Trump on Sunday warned the US would “devastate Turkey economically if they hit Kurds”.
“Mr @realDonaldTrump Terrorists can’t be your partners & allies. Turkey expects the US to honor our strategic partnership and doesn’t want it to be shadowed by terrorist propaganda,” Kalin said in a tweet to the US president. Kalin said on Twitter that it was “a fatal mistake to equate Syrian Kurds with the PKK”, saying that Turkey fought against terrorists not Syrian Kurds. While there have been tensions over American training of the YPG under the Kurdish-led Syrian Democratic Forces (SDF) alliance, there appeared to be some improvement on the issue after Trump said last month 2,000 American troops would withdraw from Syria.
 Ankara welcomed the pullout decision after Erdogan told Trump in a phone call that Turkey could finish off the last remnants of IS. Turkey views the YPG as a “terrorist offshoot” of the outlawed Kurdistan Workers’ Party (PKK), which has been waging an insurgency against the Turkish state since 1984.
The PKK is blacklisted as a terrorist organisation by Ankara, the United States and the European Union.

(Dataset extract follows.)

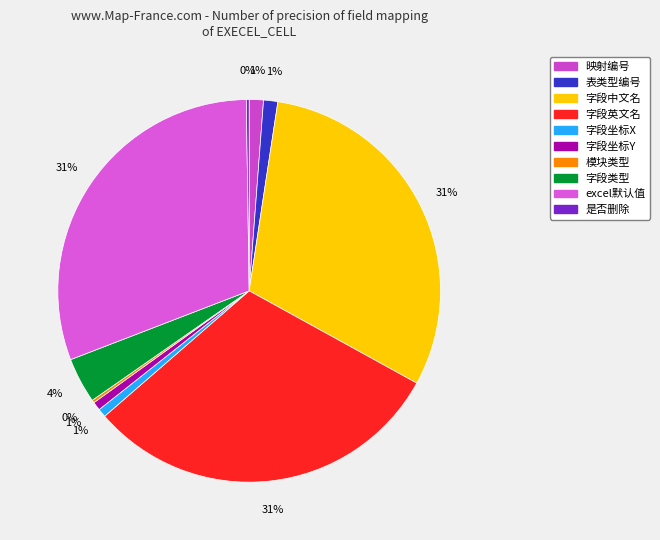

To the nearest percent, what is the difference between the largest and smallest slice percentages?

30%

Fahrettin Altun, the communications director at the Turkish presidency, said Monday that Turkey’s fight against terrorism would continue “with determination”, adding that Turkey was “not an enemy of the Kurds”. “Whether the source of terrorism is ideological, religious or ethnic, it does not matter. Terror is terror,” he said on Twitter.
There has been growing friction between Turkey and the US over the fate of the YPG, especially after US Secretary of State Mike Pompeo this month said Washington would ensure Turkey would not “slaughter” Kurds. And before a visit to Ankara last week, White House National Security adviser John Bolton said the US retreat was conditional on the safety of the Kurdish fighters, provoking angry retorts from Turkish officials.